Federal Power Marketing Administrations operate across much of the United States
Notes: "Corps" is the Army Corps of Engineers; "Reclamation" is the U.S. Bureau of Reclamation; and "IBWC" is the International Boundary and Water Commission. The Power Market Administrations (PMAs) shown include the Bonneville Power Administration (BPA), the Western Area Power Administration (WAPA), the Southeastern Power Administration (SEPA), and the Southwestern Power Administration (SWPA). Click map to enlarge.
Four federal Power Marketing Administrations (PMAs) operate electric systems and sell the electrical output of federally owned and operated hydroelectric dams in 33 states. The Bonneville Power Administration (BPA), the Western Area Power Administration (WAPA), the Southeastern Power Administration (SEPA), and the Southwestern Power Administration (SWPA) marketed 42% of the nation's hydroelectricity in 2012, representing 7% of total generation in the United States.
Of the four PMAs, BPA and WAPA are much larger in terms of the volume of electricity marketed than SWPA and SEPA. Although some small geographic overlap occurs, the four PMAs generally have self-contained territories. These territories do not include the northeastern states and much of the Midwest.

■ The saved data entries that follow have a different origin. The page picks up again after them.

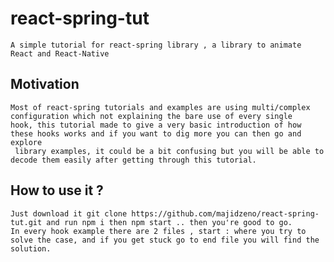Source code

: <!-- @format -->

# react-spring-tut

    A simple tutorial for react-spring library , a library to animate React and React-Native

## Motivation

    Most of react-spring tutorials and examples are using multi/complex configuration which not explaining the bare use of every single
    hook, this tutorial made to give a very basic introduction of how these hooks works and if you want to dig more you can then go and explore
     library examples, it could be a bit confusing but you will be able to decode them easily after getting through this tutorial.

## How to use it ?

    Just download it git clone https://github.com/majidzeno/react-spring-tut.git and run npm i then npm start .. then you're good to go.
    In every hook example there are 2 files , start : where you try to solve the case, and if you get stuck go to end file you will find the solution.

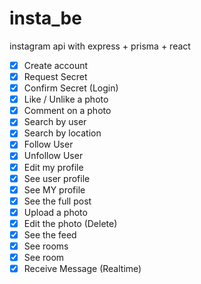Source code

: # insta_be
instagram api with express + prisma + react

- [x] Create account
- [x] Request Secret
- [x] Confirm Secret (Login)
- [x] Like / Unlike a photo
- [x] Comment on a photo
- [x] Search by user
- [x] Search by location
- [x] Follow User
- [x] Unfollow User
- [x] Edit my profile
- [x] See user profile
- [x] See MY profile
- [x] See the full post
- [x] Upload a photo
- [x] Edit the photo (Delete)
- [x] See the feed
- [x] See rooms
- [x] See room
- [x] Receive Message (Realtime)
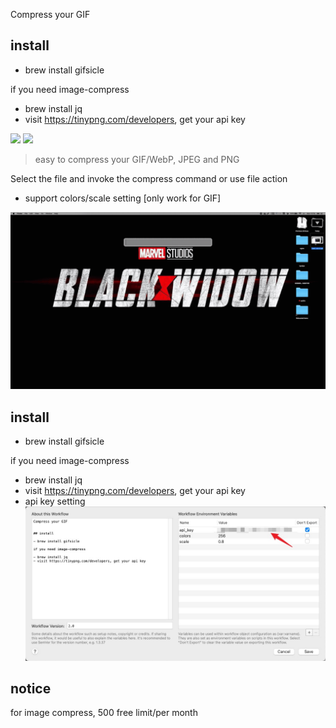 Compress your GIF


## install

- brew install gifsicle

if you need image-compress

- brew install jq
- visit https://tinypng.com/developers, get your api key


![](https://img.shields.io/badge/version-v2.0-green?style=for-the-badge)
[![](https://img.shields.io/badge/download-click-blue?style=for-the-badge)](https://github.com/alanhg/alfred-workflows/raw/master/compress-gif/Compress.alfredworkflow)



<!-- more -->
> easy to compress your GIF/WebP, JPEG and PNG


Select the file and invoke the compress command or use file action

- support colors/scale setting [only work for GIF]

![](./screenshot.gif)

## install

- brew install gifsicle

if you need image-compress

- brew install jq
- visit https://tinypng.com/developers, get your api key
- api key setting
  ![](./screenshot_2.jpeg)

## notice
for image compress, 500 free limit/per month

A PMA's primary purpose is to market wholesale power, and it usually plays a role in transmission and electric power systems as well. With some exceptions, the PMAs generally do not own electric generating plants. For example, the Grand Coulee hydroelectric plant in Washington state is owned and operated by the U.S. Bureau of Reclamation. BPA markets the electricity generated by that plant and also acts as the balancing authority for the region, which means it ensures that electricity supply matches electricity demand at all times.

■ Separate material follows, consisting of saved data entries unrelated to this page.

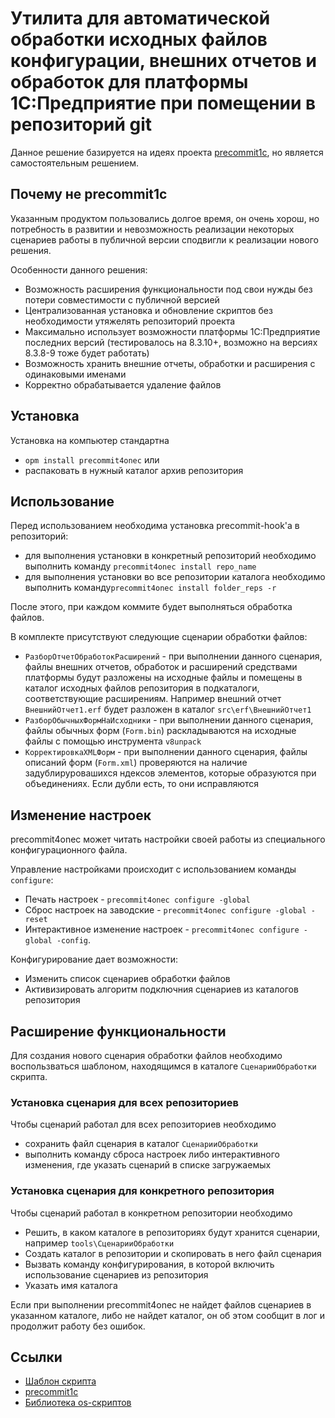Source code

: # Утилита для автоматической обработки исходных файлов конфигурации, внешних отчетов и обработок для платформы 1С:Предприятие при помещении в репозиторий git

Данное решение базируется на идеях проекта [precommit1c](https://github.com/xDrivenDevelopment/precommit1c/releases), но является самостоятельным решением.

## Почему не precommit1c

Указанным продуктом пользовались долгое время, он очень хорош, но потребность в развитии и невозможность реализации некоторых сценариев работы в публичной версии сподвигли к реализации нового решения.

Особенности данного решения:

- Возможность расширения функциональности под свои нужды без потери совместимости с публичной версией
- Централизованная установка и обновление скриптов без необходимости утяжелять репозиторий проекта
- Максимально использует возможности платформы 1С:Предприятие последних версий (тестировалось на 8.3.10+, возможно на версиях 8.3.8-9 тоже будет работать)
- Возможность хранить внешние отчеты, обработки и расширения с одинаковыми именами
- Корректно обрабатывается удаление файлов

## Установка

Установка на компьютер стандартна

- `opm install precommit4onec` или
- распаковать в нужный каталог архив репозитория

## Использование

Перед использованием необходима установка precommit-hook'а в репозиторий:

- для выполнения установки в конкретный репозиторий необходимо выполнить команду `precommit4onec install repo_name`
- для выполнения установки во все репозитории каталога необходимо выполнить команду`precommit4onec install folder_reps -r`

После этого, при каждом коммите будет выполняться обработка файлов.

В комплекте присутствуют следующие сценарии обработки файлов:

- `РазборОтчетОбработокРасширений` - при выполнении данного сценария, файлы внешних отчетов, обработок и расширений средствами платформы будут разложены на исходные файлы и помещены в каталог исходных файлов репозитория в подкаталоги, соответствующие расширениям. Например внешний отчет `ВнешнийОтчет1.erf` будет разложен в каталог `src\erf\ВнешнийОтчет1`
- `РазборОбычныхФормНаИсходники` - при выполнении данного сценария, файлы обычных форм (`Form.bin`) раскладываются на исходные файлы с помощью инструмента `v8unpack`
- `КорректировкаXMLФорм` - при выполнении данного сценария, файлы описаний форм (`Form.xml`) проверяются на наличие задублируровашихся ндексов элементов, которые образуются при объединениях. Если дубли есть, то они исправляются

## Изменение настроек

precommit4onec может читать настройки своей работы из специального конфигурационного файла.

Управление настройками происходит с использованием команды `configure`:

- Печать настроек - `precommit4onec configure -global`
- Сброс настроек на заводские - `precommit4onec configure -global -reset`
- Интерактивное изменение настроек - `precommit4onec configure -global -config`.

Конфигурирование дает возможности:

- Изменить список сценариев обработки файлов
- Активизировать алгоритм подключния сценариев из каталогов репозитория

## Расширение функциональности

Для создания нового сценария обработки файлов необходимо воспользваться шаблоном, находящимся в каталоге `СценарииОбработки` скрипта.

### Установка сценария для всех репозиториев

Чтобы сценарий работал для всех репозиториев необходимо

- сохранить файл сценария в каталог `СценарииОбработки`
- выполнить команду сброса настроек либо интерактивного изменения, где указать сценарий в списке загружаемых

### Установка сценария для конкретного репозитория

Чтобы сценарий работал в конкретном репозитории необходимо

- Решить, в каком каталоге в репозиториях будут хранится сценарии, например `tools\СценарииОбработки`
- Создать каталог в репозитории и скопировать в него файл сценария
- Вызвать команду конфигурирования, в которой включить использование сценариев из репозитория
- Указать имя каталога

Если при выполнении precommit4onec не найдет файлов сценариев в указанном каталоге, либо не найдет каталог, он об этом сообщит в лог и продолжит работу без ошибок.

## Ссылки

- [Шаблон скрипта](https://github.com/oscript-library/oscript-app-template)
- [precommit1c](https://github.com/xDrivenDevelopment/precommit1c/releases)
- [Библиотека os-скриптов](https://github.com/oscript-library)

PMA power is largely hydroelectric except for the Columbia Nuclear Generating Station, which is owned by BPA. In 2012, the PMAs marketed 42% of the nation's hydroelectric generation. By federal statute, PMAs sell power primarily to preference customers, which largely consist of publicly-owned and cooperative-owned utilities, although small amounts of power are also sold to Indian tribes, federal entities, investor-owned utilities, and some industrial customers. For example, access to the relatively cheap Columbia River hydroelectric power gave rise to the Northwest's significant aluminum smelting industry.
The PMAs market electricity generated from some of the nation's largest river basins, including the Columbia and Colorado. Four of the nation's six largest hydroelectric dams are affiliated with the PMAs. Three of the nation's top five hydroelectric facilities are located on the Columbia River in BPA's operating territory. WAPA markets power from the Hoover Dam, which is the nation's sixth largest hydroelectric power facility and is located on the Colorado River.
PMAs also play a large role in transmission, both as transmission owners (with the exception of SEPA) and transmission operators. BPA alone operates and maintains three-quarters of the high voltage transmission system in its operating territory. All four of the PMAs function as balancing authorities for their regions.
Most of the power marketed by PMAs is relatively inexpensive because it relies mainly on hydroelectric dams that were built and paid for decades ago. By law, PMAs are required to set rates to cover costs "at the lowest possible rates to consumers consistent with sound business principles," forgoing any profits.
The PMAs also receive financial support from the U.S. government. This support, in some cases, includes allowing the PMAs to borrow money from the U.S. Treasury at lower interest rates than would be available through public bond issuances. In other cases, U.S. government financial support is less transparent, such as the implicit government backing of BPA's Energy Northwest bonds (see Chapter 4 in EIA's Direct Federal Financial Interventions and Subsidies in Energy in Fiscal Year 2010). The Federal Energy Regulatory Commission regulates PMA rates to ensure that they are set high enough to repay the U.S. Treasury on schedule.